Todo apuntaba como favorita a Santa
Ana por lo compacto que estuvo en el torneo. No decepcionó,
aunque pasó un susto mayor cuando estuvieron abajo en marcador.
Las pobres tuvieron que sudar la gota para derrotar a San
Martín. Nunca se lo imaginaron.
Los números de las campeonas son impresionantes,
imagínense, terminar el torneo invictas en 19 partidos y
con 103 goles anotados. ¡Es increíble! Y lo mejor de todo,
contar en sus filas con la goleadora Maritzenia Bedoya que
consiguió 44 goles de los 103. ¡Para qué más!
Mientras observaba el partido en medio
de toda una efervescente hinchada, en su mayoría femenina,
pensaba en la Sub 23 de Gary Stempel. Me decía que
si Diana Valderrama, del Santa Ana, fuera un hombre sería
el enganche perfecto para el equipo de Stempel. Sus movimientos,
su demarcación y su intuición para poner los balones me parecieron
de mucha altura. Son factores que echo de menos en el equipo
de Stempel.
Y qué decir que Maritzenia Bedoya. Una
goleadora de estirpe.
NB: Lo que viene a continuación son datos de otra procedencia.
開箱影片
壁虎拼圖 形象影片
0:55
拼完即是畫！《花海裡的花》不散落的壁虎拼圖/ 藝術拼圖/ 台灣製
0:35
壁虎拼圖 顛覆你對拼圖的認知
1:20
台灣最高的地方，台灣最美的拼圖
Se comprende a la perfección con Valderrama.
Cuando se juntan se convierten en una pesadilla. ¿Cómo sería
el equipo de Stempel con un dúo que tuviera las características
de las dos jugadoras de Santa Ana?
Lamentablemente, la otra delantera de
Santa Ana, Jackeline Alvarez, es tica. No la podemos nacionalizar.
Cuando se juntó con Valderrama y Bedoya nos regalaron momentos
de buen fútbol.
Yanilka González de San Martín no se
quedó atrás. Prácticamente fue la jugadora que le cambió la
cara a su equipo en el segundo tiempo. Marcó dos goles a
punta de fuerza y estuvo en otro. Tiene ese temperamento
del que adolece nuestra Sub 23. Es líder en el medio. Tiene
fuerza, quita, arma y hace goles. Se echó a su equipo al
hombro y fruto de ello pudo darle vuelta a un marcador adverso
de 0-2 para transformarlo en 3-2. ¡Cómo extraño en la Sub
23 a un jugador de esa características! González hizo buena
mancuerna con Johan Rodríguez, y juntas fueron un dolor de
cabeza para el equipo de Santa Ana.
Si Stempel contara con un jugador de
las cualidades de “la piba” Valderrama, no tendríamos problemas,
sería nuestro número 10 indiscutible. Junto a Maritzenia
Bedoya, en la delantera, lo más seguro es que en estos momentos
Luis Tejada estuviera en el banco. Maritzenia haría mancuerna
con José Garcés.
Yanilka González no tendría problemas.
Si fuera hombre, en la Sub 23 sería una mezcla de Gabriel
Gómez, Ramón Solís, Jorge Ortega y otro más. Stempel se ahorraría
a dos jugadores con un jugador de este tipo. Podría hacer
mancuerna con el 'Gavilán'.
Stempel tendría su columna en la Sub
23. Yanilka y Gabriel, en la media, Valderrama como enganche
y Maritzenia con Garcés adelante.
Y eso sin nombrar a otras jugadoras
cuyos equipos no llegaron a la final pero que estoy seguro
que si hubiesen sido hombres estarían en el plantel titular.
Imaginemos a Amarelis De Mera, la talentosa delantera de
la ULACIT. Hubiese sido un dolor de cabeza para Stempel.
Se jugaría con tres delanteros natos: Maritzenia, De Mera
y Garcés.
No hay que demeritar el fútbol femenino
panameño, ellas tienen talento, lo vimos el sábado en la
final. Han aprendido rápido en tan poco tiempo.